The UK economy received a double boost on Tuesday, as the IMF increased its growth forecast and strong production figures were released.
For the second time in six months the IMF increased its growth forecast for UK GDP to 2.9% in 2014 and 2.5% in 2015, up from 2.4% and 2.2% respectively, whilst warning that risks from “surging” house prices and reliance on the banking sector remained.
With inflation currently running at an acceptably low level and seemingly back under control, the Bank of England indicated that it was unlikely to see interest rates rising until the second quarter of 2015.
Separately, statistics released by the Office for National Statistics earlier in the week, showed manufacturing output increased by 1% in February, compared with January, the biggest increase since September. The annual increase from January last year was 3.8%, the highest for three years and output now stands at its highest level for two and a half years, with companies reportedly optimistic about trading conditions at home and abroad.

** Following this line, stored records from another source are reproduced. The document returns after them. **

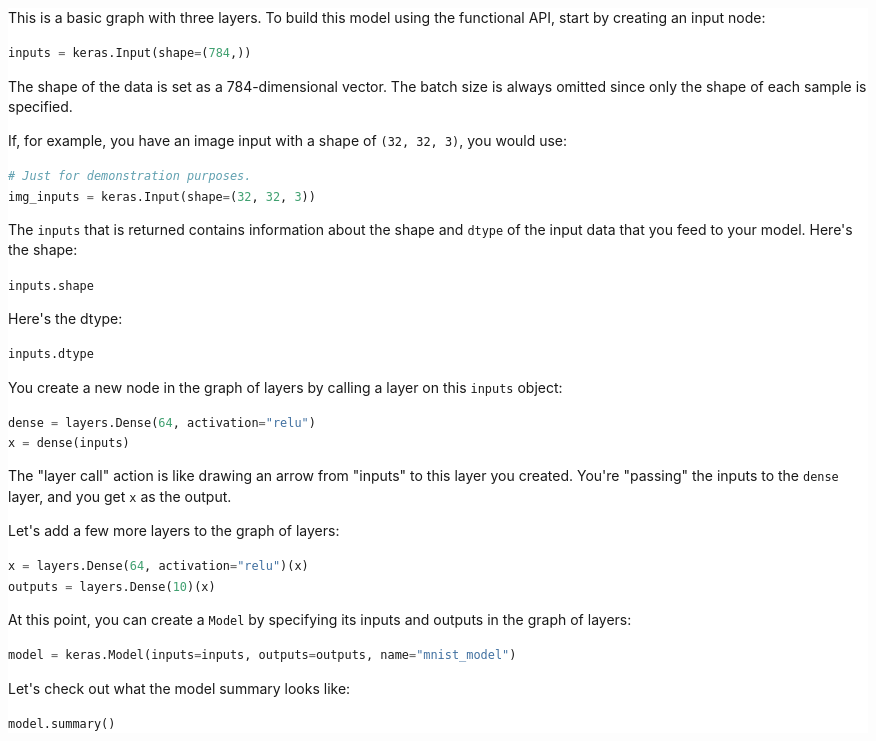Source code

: This is a basic graph with three layers.
To build this model using the functional API, start by creating an input node:

```python
inputs = keras.Input(shape=(784,))
```

The shape of the data is set as a 784-dimensional vector.
The batch size is always omitted since only the shape of each sample is specified.

If, for example, you have an image input with a shape of `(32, 32, 3)`,
you would use:

```python
# Just for demonstration purposes.
img_inputs = keras.Input(shape=(32, 32, 3))
```

The `inputs` that is returned contains information about the shape and `dtype`
of the input data that you feed to your model.
Here's the shape:

```python
inputs.shape
```

Here's the dtype:

```python
inputs.dtype
```

You create a new node in the graph of layers by calling a layer on this `inputs`
object:

```python
dense = layers.Dense(64, activation="relu")
x = dense(inputs)
```

The "layer call" action is like drawing an arrow from "inputs" to this layer
you created.
You're "passing" the inputs to the `dense` layer, and you get `x` as the output.

Let's add a few more layers to the graph of layers:

```python
x = layers.Dense(64, activation="relu")(x)
outputs = layers.Dense(10)(x)
```

At this point, you can create a `Model` by specifying its inputs and outputs
in the graph of layers:

```python
model = keras.Model(inputs=inputs, outputs=outputs, name="mnist_model")
```

Let's check out what the model summary looks like:

```python
model.summary()
```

The growth was driven particularly by the pharmaceuticals, transport, equipment, food and beverages and tobacco sectors and industrial output figures, which also include power generation and North Sea oil production, were up by 0.9%, though partly this was due to a ‘bounce back’ from January figures hampered by tough North Sea weather conditions.
In addition, a survey by the British Chambers of Commerce showed six key manufacturing indicators, including investment plans, were at an all-time high in the first quarter and services were strong too with exports at a record high.
Economic think tank NIESR said that the output data pointed to 0.9% growth in the economy in the first quarter – which would be the fastest rate since the second quarter of 2010 and an acceleration from 0.7 percent in the last three months of 2013.